Il a fallu demander les droits d’adaptation à Ken Follet, il a un droit de regard sur la bande dessinée ?

Non, il n’a pas de droit de regard. Elle lui a été soumise et envoyée et manifestement il était ravi du résultat. Mais il n’a pas suivi le processus au fil de la BD. C’est Glénat qui a négocié les droits au début du projet, Ken Follet a donné son accord. Il était très content du résultat, mais s’il n’avait pas été content, je ne sais pas comment ça se serait passé (rires). C’est d’ailleurs la première adaptation du roman en bande dessinée. L’œuvre a déjà été adaptée en série, jeu vidéo et même en comédie musicale. Mais en BD c’est la première fois.

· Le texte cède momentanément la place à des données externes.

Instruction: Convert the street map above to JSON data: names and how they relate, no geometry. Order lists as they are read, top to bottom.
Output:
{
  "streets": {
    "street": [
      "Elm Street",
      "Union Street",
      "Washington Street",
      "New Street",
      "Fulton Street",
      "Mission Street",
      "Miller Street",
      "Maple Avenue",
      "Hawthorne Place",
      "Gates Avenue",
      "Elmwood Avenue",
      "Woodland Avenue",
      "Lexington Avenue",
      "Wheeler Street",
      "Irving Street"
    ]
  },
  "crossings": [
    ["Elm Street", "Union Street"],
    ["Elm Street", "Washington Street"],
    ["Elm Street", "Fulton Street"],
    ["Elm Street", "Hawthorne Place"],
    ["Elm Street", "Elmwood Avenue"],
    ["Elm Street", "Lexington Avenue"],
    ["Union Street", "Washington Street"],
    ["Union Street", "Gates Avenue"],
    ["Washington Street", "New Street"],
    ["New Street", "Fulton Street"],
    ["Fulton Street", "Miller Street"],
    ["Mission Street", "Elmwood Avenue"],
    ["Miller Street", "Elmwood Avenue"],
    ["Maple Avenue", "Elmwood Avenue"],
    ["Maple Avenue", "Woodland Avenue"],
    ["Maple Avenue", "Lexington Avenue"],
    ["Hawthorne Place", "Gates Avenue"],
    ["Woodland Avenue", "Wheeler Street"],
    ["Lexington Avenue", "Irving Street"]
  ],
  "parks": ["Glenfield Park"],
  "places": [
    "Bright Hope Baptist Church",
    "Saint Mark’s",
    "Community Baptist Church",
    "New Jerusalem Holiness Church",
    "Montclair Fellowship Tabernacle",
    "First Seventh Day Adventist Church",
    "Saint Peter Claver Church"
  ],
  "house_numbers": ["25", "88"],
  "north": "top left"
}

Ecouter le reportage de Vivacité

Nicolas Ruffini-Ronzani : CV express

Nicolas Ruffini-Ronzani est historien, avec une prédilection pour la période médiévale. Il s’est formé à Namur en baccalauréat, avant de faire le master à Louvain-la-Neuve. Il est ensuite revenu à Namur pour réaliser sa thèse de doctorat. Après avoir soutenu sa thèse en 2014, Nicolas Ruffini-Ronzani a accompli différents post-doctorats à Namur et en France. Il a également effectué des séjours de recherche plus courts en Angleterre et en Italie. En 2020, il a décidé de se reconvertir en exerçant une fonction liée à la recherche : durant un an et demi, il a travaillé comme secrétaire de rédaction à la Revue d’histoire ecclésiastique. Néanmoins, le contact avec la documentation médiévale lui manquait, il n’a donc pas hésité à opter pour un mandat FED-tWIN qu’il exerce depuis 2022. Ce type de mandat encore peu connu permet à un membre du personnel scientifique de travailler dans deux institutions « partenaires » autour d’un projet commun. Dans son cas, les deux partenaires sont l’Université de Namur et les Archives de l’État.

Alcante : CV express

Didier Swysen aka Alcante remporte un concours de scénario supervisé par Raoul Cauvin en 1995 et voit ainsi sa première planche publiée dans l'hebdomadaire Spirou. Pour Dupuis, il écrit Pandora Box, une série de huit albums sur les mythes grecs dans l'actualité contemporaine. Puis, à la demande du scénariste Jean Van Hamme, Alcante écrit un album de la série XIII Mystery. La collaboration avec Jean Van Hamme se poursuit également sur Rani, une série historique se déroulant en Inde au 18e  siècle. Devenu scénariste à temps plein, il écrit d'autres scénarios, dans différents registres. À partir de 2017, il lance une série historique intitulée LaoWai. En 2020, il scénarise avec Bollée le roman graphique La Bombe, racontant l'histoire vraie de la bombe atomique, de 1933 à 1945. L'ouvrage fait notamment partie de la sélection pour le grand prix de la critique 2021 et gagne de nombreux prix.

Steven Dupré : CV express

Steven Dupré devient dessinateur professionnel à l'âge de 19 ans et débute sa carrière dans la bande dessinée néerlandophone. En 2002, il décide de travailler pour le marché francophone et sort Coma, une série inachevée en 3 tomes. Il dessine le deuxième tome La Paresse de la série Pandora Box sur un scénario d'Alcante en 2005. De 2006 à 2023, il dessine l'adaptation en bande dessinée de la série télévisée Kaamelott. Ces 10 ouvrages sont scénarisés par Alexandre Astier, le créateur de la série. En 2011, il reçoit le prix Adhémar de bronze pour l'ensemble de son œuvre et commence la même année la série Midgard, seul en auteur complet. En 2018, il rend hommage à Bob et Bobette de Willy Vandersteen avec l'album Boomerang qu'il dessine sur un scénario de Conz. En 2022, il dessine le deuxième tome de la série de science-fiction Les Futurs de Liu Cixin : Pour que respire le désert, une adaptation en bande dessinée du romancier chinois éponyme.